Ryan also pointed out that in a small number of swing states, including Wisconsin, the key to winning the election would be appealing to suburban voters. He questioned whether these suburban voters had a more favorable opinion of Donald Trump since the events of January 6th, suggesting that their previous voting patterns indicated otherwise.

“Do you think those suburban voters like Donald Trump more since Jan. 6?” Ryan asked. “I mean, good grief. They didn’t vote for him this last time, they’re not going to vote for him again.”

Furthermore, Ryan criticized Trump’s followers in Congress, accusing them of lacking interest in governing and finding solutions to avoid a government shutdown.

“There are a bunch of people who I think feel this is in their interest, so I fear that is going to happen,” Ryan said of a shutdown.

He faulted Republicans in Congress for not proposing an alternative.
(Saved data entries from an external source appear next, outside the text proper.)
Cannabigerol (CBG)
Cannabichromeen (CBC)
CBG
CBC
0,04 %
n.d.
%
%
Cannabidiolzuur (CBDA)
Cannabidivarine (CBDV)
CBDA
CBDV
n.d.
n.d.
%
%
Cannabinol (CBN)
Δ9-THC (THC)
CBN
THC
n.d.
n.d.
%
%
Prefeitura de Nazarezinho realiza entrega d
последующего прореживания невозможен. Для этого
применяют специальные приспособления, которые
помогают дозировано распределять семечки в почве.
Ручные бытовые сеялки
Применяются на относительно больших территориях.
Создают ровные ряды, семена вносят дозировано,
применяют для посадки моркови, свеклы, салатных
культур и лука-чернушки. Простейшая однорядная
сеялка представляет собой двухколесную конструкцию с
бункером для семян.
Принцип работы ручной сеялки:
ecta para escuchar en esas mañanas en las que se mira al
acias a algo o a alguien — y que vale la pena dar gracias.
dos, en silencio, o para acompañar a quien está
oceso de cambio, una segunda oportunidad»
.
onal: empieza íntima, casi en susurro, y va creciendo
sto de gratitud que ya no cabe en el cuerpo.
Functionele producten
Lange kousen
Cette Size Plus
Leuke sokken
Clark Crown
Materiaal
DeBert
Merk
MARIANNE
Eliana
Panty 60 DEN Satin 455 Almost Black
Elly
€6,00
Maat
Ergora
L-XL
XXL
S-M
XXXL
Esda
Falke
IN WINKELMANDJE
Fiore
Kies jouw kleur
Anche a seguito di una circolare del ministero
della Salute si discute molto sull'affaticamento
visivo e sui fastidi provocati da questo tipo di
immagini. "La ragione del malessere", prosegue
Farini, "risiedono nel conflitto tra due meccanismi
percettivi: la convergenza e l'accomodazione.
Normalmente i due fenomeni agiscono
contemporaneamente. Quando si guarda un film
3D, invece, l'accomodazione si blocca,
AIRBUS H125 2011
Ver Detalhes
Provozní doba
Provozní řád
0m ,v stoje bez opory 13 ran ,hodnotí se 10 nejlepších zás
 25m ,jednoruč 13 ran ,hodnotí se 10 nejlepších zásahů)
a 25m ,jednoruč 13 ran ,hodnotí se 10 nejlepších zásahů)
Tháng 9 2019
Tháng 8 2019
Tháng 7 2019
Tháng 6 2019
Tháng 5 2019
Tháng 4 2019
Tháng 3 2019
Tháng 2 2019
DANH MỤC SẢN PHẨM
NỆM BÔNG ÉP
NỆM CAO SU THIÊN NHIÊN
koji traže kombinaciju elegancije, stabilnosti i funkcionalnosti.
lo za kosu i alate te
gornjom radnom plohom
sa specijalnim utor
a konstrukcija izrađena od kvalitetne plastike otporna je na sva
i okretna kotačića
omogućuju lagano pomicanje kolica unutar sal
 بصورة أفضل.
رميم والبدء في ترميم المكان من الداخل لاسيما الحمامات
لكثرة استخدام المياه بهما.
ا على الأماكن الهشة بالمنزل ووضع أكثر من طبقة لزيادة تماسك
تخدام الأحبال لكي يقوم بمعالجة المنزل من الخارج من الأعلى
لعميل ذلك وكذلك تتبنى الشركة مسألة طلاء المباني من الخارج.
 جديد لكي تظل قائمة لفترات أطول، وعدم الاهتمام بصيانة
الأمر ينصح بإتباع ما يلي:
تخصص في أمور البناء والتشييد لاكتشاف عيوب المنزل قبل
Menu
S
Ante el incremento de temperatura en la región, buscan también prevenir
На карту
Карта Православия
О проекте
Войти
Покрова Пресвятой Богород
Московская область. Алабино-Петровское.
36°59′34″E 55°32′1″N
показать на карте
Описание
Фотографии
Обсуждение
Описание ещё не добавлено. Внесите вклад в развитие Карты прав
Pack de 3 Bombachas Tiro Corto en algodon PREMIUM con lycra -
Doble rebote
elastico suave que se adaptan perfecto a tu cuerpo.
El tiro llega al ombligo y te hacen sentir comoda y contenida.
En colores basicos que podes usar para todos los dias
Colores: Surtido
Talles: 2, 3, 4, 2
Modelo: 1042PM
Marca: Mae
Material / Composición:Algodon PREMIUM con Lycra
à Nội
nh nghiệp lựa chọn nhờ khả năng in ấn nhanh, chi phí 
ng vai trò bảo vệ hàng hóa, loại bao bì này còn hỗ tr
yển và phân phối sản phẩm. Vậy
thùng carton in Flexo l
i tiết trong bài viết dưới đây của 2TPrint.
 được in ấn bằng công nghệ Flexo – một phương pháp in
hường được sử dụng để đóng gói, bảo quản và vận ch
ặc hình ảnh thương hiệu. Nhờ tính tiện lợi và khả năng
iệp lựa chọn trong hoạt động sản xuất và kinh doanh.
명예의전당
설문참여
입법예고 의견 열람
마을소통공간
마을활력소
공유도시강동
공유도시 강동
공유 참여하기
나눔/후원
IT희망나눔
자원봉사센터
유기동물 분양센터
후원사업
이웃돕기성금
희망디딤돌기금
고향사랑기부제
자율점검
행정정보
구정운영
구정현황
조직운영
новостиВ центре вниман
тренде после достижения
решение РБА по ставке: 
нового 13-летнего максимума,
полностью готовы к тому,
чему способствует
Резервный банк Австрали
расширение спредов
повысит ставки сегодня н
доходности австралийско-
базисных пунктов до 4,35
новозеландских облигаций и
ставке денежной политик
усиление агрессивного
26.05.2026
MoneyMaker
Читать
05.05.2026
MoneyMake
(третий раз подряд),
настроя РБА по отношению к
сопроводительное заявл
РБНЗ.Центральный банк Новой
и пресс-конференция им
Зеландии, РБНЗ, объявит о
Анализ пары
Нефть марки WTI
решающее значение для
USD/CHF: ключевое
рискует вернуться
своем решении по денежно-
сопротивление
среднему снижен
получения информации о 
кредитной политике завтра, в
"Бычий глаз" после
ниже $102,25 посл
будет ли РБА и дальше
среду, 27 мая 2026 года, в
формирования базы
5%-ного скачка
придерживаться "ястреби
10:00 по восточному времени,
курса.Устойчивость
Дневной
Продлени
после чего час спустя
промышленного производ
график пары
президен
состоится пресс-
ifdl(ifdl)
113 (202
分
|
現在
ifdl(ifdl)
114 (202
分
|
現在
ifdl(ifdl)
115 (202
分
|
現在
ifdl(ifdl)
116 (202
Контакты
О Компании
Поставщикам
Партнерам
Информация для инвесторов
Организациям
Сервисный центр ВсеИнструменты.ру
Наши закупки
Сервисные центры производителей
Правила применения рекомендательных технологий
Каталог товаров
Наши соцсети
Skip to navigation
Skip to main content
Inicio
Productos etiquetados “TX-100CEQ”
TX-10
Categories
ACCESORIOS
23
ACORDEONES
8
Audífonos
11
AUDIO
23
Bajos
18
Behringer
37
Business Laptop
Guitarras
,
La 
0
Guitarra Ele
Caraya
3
“It’s nihilism, is what it is,” he said. “We look like fools. We look like we can’t govern.”

With just five days remaining before the potential government shutdown deadline on Saturday, the Senate is working to prevent a federal closure as hard-right lawmakers gain control of the House. Senators introduced a bipartisan stopgap measure to temporarily fund government operations until November 17th, allowing Congress more time to complete its work.